Même bal


Le train ralentit. On arrive à Olten comme la nuit est presque totalement tombée. Au pied d'un haut immeuble, la silhouette sombre d'un homme se découpe dans la lumière d'un appartement. Il fume une cigarette sur son balcon. Plus loin, un beau lavabo carré brille dans la vitrine d'un magasin Sanitas. Je voyage seul, avec de la musique, un livre... Finalement, personne n'a voulu m'accompagner. Mais je me suis entêté. J'ai pris un aller-retour pour Zurich.

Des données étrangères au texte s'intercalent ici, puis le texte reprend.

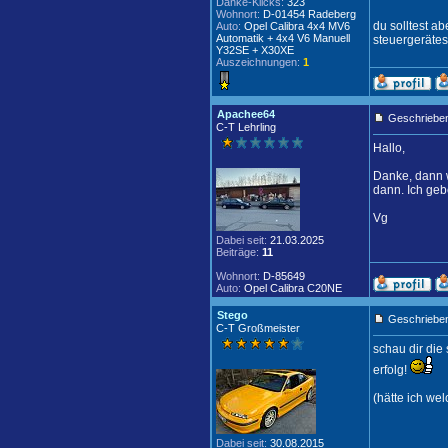
Danke-Klicks:
323
Wohnort:
D-01454 Radeberg
du solltest a
Auto:
Opel Calibra 4x4 MV6
Automatik + 4x4 V6 Manuell
steuergerätes
Y32SE + X30XE
Auszeichnungen:
1
Apachee64
Geschrieben
C-T Lehrling
Hallo,
Danke, dann w
dann. Ich geb
Vg
Dabei seit:
21.03.2025
Beiträge:
11
Wohnort:
D-85649
Auto:
Opel Calibra C20NE
Stego
Geschrieben
C-T Großmeister
schau dir die
erfolg!
(hätte ich wel
Dabei seit:
30.08.2015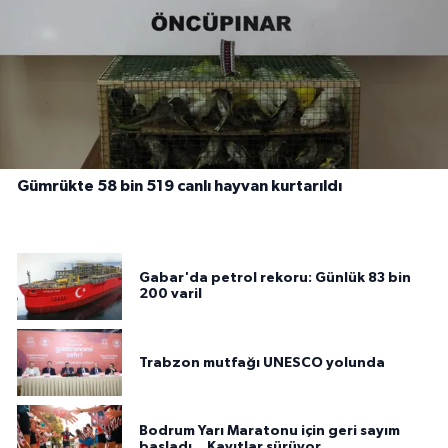
Gümrükte 58 bin 519 canlı hayvan kurtarıldı
Gabar'da petrol rekoru: Günlük 83 bin
200 varil
Trabzon mutfağı UNESCO yolunda
Bodrum Yarı Maratonu için geri sayım
başladı... Kayıtlar sürüyor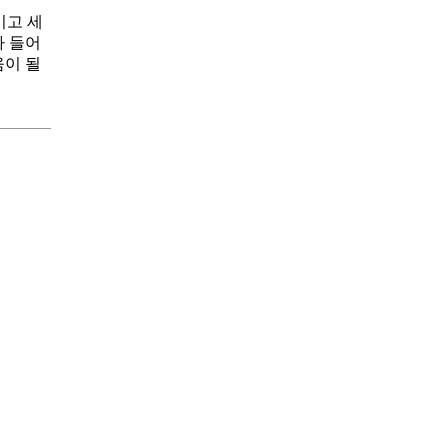
이고 세
가 들어
움이 될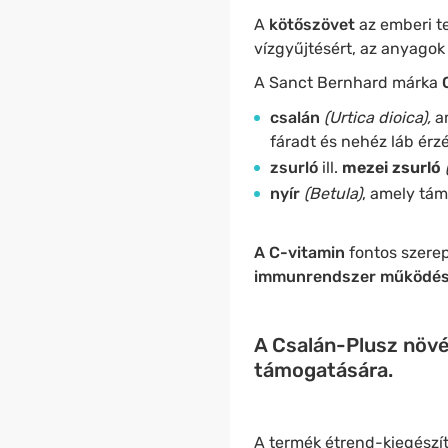
A
kötőszövet
az emberi t
vízgyűjtésért, az anyagok
A Sanct Bernhard márka
csalán
(Urtica dioica),
a
fáradt és nehéz láb érzé
zsurló
ill.
mezei zsurló
nyír
(Betula)
, amely tám
A C-vitamin
fontos szerep
immunrendszer működé
A Csalán-Plusz növé
támogatására.
A termék étrend-kiegészít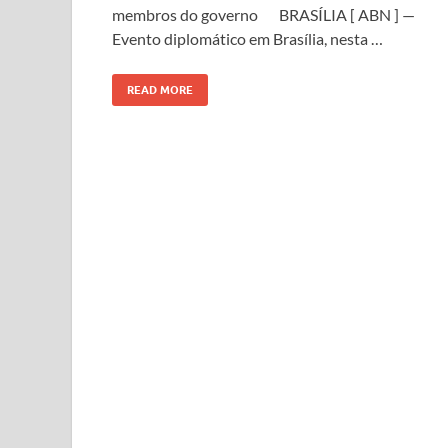
membros do governo BRASÍLIA [ ABN ] —
Evento diplomático em Brasília, nesta …
READ MORE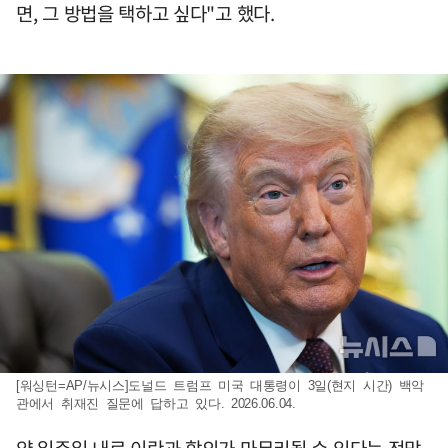
면, 그 방법을 택하고 싶다"고 했다.
[워싱턴=AP/뉴시스]도널드 트럼프 미국 대통령이 3일(현지 시간) 백악
관에서 취재진 질문에 답하고 있다. 2026.06.04.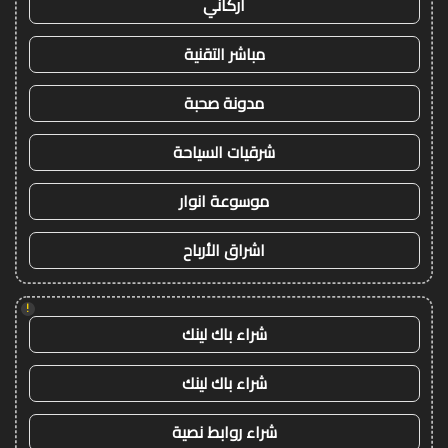
أركاني
مباشر التقنية
مدونة صحبة
شرقيات السياحة
موسوعة انوار
اشراق الأرباح
!
شراء باك لينك
شراء باك لينك
شراء روابط نصية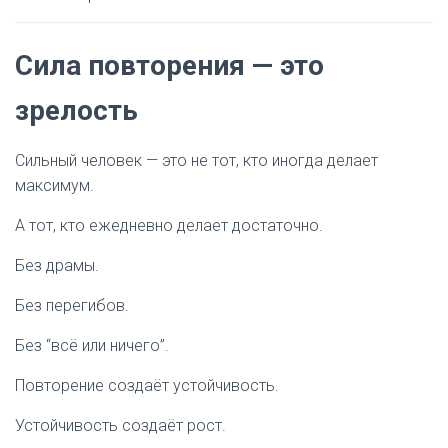
Сила повторения — это
зрелость
Сильный человек — это не тот, кто иногда делает
максимум.
А тот, кто ежедневно делает достаточно.
Без драмы.
Без перегибов.
Без “всё или ничего”.
Повторение создаёт устойчивость.
Устойчивость создаёт рост.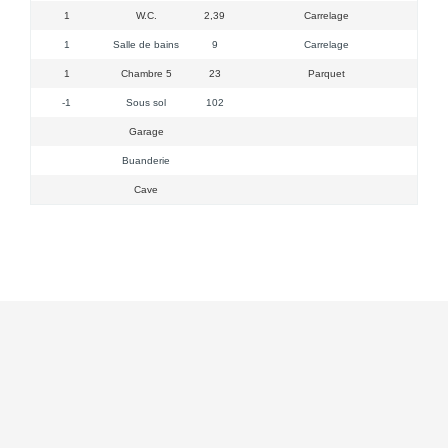
1
W.C.
2,39
Carrelage
1
Salle de bains
9
Carrelage
1 vél
1
Chambre 5
23
Parquet
1
-1
Sous sol
102
Garage
Buanderie
Cave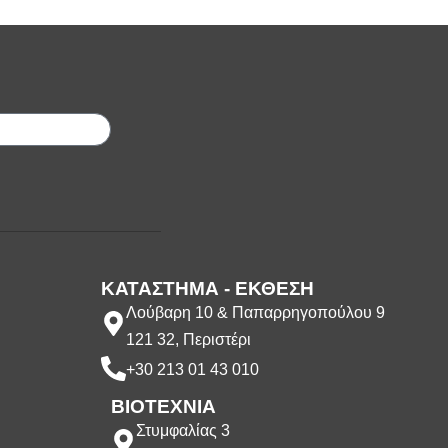
;
ΚΑΤΑΣΤΗΜΑ - ΕΚΘΕΣΗ
Λούβαρη 10 & Παπαρρηγοπούλου 9
121 32, Περιστέρι
+30 213 01 43 010
ΒΙΟΤΕΧΝΙΑ
Στυμφαλίας 3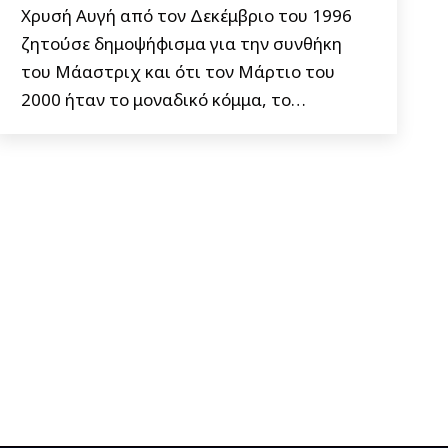
Χρυσή Αυγή από τον Δεκέμβριο του 1996
ζητούσε δημοψήφισμα για την συνθήκη
του Μάαστριχ και ότι τον Μάρτιο του
2000 ήταν το μοναδικό κόμμα, το…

J'arrive sur le coup de 23h30. La gare est noire de monde, de cris; les poubelles débordent de déchets. Des fêtards plus ou moins maquillés sont assis à même le sol. Cette année, pas de musique dans la grande halle. Je ne suis pas décidé: faut-il aller au Laby? Ou à l'Xces comme le suggère le grand Uli? Je trouve une place assise dans le bus 31. Devant moi, un personnage improbable, coiffé d'une sorte de voile de nonne en simili cuir noir. A un arrêt montent Rolf et son ami: ils ont fait la parade dans l'après-midi et se préparent à monter à la méga soirée Energy (90 francs l'entrée, 10 ou 12'000 clubbeurs attendus – les 100'000 francs du cachet de David Guetta n'obèreront donc pas trop le budget des organisateurs...)

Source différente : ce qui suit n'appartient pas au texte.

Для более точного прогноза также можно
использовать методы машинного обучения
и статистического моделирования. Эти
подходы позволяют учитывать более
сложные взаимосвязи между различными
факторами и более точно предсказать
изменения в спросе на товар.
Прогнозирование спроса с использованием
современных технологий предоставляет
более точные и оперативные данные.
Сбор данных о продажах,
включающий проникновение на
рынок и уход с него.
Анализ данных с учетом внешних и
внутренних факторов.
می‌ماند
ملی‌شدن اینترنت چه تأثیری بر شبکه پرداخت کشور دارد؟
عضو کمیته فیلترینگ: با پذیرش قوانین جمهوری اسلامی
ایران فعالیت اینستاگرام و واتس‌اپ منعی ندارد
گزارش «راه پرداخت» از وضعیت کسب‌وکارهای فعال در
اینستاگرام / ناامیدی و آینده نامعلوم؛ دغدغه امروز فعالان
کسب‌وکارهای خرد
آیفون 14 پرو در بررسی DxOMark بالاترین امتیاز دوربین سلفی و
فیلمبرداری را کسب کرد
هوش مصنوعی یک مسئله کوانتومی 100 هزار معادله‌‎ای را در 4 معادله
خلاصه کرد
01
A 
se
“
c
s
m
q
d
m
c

Des silhouettes au fond du couloir du Laby. Quelques visages connus, tannés par le soleil du défilé de la journée. La porte s'ouvre, bouffée de musique, éclats de lumières. Bonne surprise, la salle est assez remplie. La clientèle du Lotus a vraiment déménagé: tous les visages familiers sont ici, hommes et femmes. Seuls le décor et l'adresse ont changé. Je bavarde, je danse, je vais au bar, aux toilettes, je retourne sur la piste, je bavarde encore, je me fais draguer, je drague un peu... Mes jambes sont lourdes, je me sens fatigué; je vais souvent m'asseoir dans les canapés. Aussi, je sens sur mon visage un sourire plaqué, qui doit plutôt ressembler à un rictus. Je fais un brin de causette à Ricardo qui s'est étendu sur la borne. Nous faisons tous les deux le constat qu'on peine à trouver notre place dans cette nouvelle salle, à l'inverse du Lotus où nous savions exactement où nous placer, de même que l'on savait précisément à quel endroit trouver les personnes que l'on recherchait. Il manque ici les gradins qui, comme les marches descendant du bar vers la piste du Lotus, permettraient d'être un peu au-dessus de la mêlée, sans devoir se jucher sur des podiums, trop hauts.
Vers quatre heures, il me semble que la boîte se dépeuple. Je reprends mon vestiaire et vais voir ce qui se passe à l'Xces, où une after Flexx était prévue. Mais le club est quasi vide. Je reste dix minutes, bois un verre en bavardant avec Uli et Giuseppe, avant de retourner au Laby où l'ambiance est clairement à la fin de nuit. Je résiste encore une heure, bien que je sache parfaitement qu'il est trop tard pour rencontrer quiconque. Mais je m'entête. Et quand je me surprends à rechercher, auprès de tel ou tel, un supplément de stupéfiants, je me dis qu'il est vraiment l'heure de rentrer. D'ailleurs la musique m'énerve, maintenant.
Après ma détestable soirée de juillet au Berghain, cette dernière nuit zurichoise me conforte dans l'idée que sortir seul en boîte n'est pas une bonne idée. Au fond, je me dis que ça ne l'a certainement jamais été.